:: ACTIVITY ::
Give only the number of lines in the records below that contain the string "wash". Case counts.

:: AVAILABLE DATA ::
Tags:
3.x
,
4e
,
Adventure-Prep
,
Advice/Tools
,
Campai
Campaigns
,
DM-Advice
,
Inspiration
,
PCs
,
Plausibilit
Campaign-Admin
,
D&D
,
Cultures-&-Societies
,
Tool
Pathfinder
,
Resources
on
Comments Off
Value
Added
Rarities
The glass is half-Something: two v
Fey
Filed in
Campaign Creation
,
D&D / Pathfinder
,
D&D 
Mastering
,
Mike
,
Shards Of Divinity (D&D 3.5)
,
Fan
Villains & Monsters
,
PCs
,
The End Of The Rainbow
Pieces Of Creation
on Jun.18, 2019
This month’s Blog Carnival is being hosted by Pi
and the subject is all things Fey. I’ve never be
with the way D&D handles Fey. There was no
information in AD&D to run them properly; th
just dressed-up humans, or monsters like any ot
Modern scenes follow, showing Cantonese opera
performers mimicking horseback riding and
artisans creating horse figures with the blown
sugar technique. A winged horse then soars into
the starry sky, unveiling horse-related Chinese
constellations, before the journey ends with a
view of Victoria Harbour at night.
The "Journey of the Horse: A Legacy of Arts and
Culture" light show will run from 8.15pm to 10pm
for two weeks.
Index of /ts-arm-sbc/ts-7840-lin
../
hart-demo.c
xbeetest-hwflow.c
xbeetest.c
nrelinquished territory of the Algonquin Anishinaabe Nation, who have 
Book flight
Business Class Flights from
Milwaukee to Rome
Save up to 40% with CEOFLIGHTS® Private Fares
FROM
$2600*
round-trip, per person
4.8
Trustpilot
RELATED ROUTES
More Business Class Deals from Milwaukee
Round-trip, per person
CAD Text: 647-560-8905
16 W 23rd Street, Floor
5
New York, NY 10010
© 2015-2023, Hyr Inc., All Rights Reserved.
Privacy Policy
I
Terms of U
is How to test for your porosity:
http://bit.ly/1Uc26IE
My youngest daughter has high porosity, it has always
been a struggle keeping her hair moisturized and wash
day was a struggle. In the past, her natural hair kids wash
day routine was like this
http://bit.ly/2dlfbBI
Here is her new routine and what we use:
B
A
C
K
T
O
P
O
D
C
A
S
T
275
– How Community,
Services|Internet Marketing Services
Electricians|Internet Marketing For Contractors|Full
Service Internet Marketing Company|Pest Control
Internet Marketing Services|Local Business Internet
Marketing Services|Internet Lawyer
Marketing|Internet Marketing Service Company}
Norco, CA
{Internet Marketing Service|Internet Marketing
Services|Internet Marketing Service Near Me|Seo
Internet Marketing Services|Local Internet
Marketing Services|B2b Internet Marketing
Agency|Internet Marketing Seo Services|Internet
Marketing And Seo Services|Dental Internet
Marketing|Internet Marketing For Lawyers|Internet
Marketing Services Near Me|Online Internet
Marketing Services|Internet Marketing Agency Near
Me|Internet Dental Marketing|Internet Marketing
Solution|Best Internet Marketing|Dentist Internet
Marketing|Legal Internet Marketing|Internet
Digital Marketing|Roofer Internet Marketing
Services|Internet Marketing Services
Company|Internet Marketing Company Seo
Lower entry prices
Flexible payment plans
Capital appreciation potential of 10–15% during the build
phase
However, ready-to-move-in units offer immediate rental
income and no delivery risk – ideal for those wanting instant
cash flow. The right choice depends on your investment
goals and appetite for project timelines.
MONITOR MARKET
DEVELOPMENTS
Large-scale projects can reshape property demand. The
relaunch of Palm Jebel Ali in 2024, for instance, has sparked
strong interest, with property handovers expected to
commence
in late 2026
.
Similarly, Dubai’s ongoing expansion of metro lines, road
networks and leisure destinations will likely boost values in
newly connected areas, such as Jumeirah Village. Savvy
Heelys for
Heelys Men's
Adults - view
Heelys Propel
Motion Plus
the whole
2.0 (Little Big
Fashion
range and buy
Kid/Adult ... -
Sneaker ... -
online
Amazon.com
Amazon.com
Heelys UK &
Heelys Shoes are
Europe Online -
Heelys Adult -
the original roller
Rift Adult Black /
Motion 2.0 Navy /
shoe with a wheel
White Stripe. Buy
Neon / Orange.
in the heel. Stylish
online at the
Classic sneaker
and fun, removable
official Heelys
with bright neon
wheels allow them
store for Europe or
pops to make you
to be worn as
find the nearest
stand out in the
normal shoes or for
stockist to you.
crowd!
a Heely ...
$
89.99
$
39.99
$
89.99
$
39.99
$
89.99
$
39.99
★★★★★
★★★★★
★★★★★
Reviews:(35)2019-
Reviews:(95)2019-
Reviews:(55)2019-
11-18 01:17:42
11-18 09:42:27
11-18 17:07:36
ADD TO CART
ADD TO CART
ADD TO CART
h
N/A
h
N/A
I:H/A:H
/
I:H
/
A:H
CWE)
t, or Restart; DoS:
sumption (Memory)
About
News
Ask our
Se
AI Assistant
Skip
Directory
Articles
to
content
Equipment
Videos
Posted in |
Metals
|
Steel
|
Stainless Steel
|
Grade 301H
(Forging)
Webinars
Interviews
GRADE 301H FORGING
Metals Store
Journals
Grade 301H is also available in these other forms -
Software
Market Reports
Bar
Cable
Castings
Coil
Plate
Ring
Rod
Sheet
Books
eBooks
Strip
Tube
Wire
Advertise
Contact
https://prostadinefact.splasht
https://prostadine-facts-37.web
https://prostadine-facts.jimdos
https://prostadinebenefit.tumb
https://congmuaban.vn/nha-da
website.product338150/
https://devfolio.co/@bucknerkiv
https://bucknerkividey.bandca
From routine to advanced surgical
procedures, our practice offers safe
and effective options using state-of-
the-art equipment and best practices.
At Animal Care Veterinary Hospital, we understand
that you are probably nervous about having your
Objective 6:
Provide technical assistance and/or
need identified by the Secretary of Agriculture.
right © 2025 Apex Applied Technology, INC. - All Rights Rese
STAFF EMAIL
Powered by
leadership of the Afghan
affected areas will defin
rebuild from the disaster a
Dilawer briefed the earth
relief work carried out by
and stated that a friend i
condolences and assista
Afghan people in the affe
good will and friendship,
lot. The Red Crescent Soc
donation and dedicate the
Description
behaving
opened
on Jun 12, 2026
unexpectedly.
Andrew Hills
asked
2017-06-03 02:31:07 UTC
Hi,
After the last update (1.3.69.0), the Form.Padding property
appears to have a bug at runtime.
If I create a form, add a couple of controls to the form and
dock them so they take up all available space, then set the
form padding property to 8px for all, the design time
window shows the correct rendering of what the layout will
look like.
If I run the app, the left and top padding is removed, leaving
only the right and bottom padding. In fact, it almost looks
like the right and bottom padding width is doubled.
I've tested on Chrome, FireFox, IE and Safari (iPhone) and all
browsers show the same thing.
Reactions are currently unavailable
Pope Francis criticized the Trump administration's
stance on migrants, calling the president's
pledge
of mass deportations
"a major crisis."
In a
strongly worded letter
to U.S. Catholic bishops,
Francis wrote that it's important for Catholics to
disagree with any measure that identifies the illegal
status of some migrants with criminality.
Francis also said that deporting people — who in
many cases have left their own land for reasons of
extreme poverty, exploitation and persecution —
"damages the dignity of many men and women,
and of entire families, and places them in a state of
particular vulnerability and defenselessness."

:: RESPONSE AREA ::
2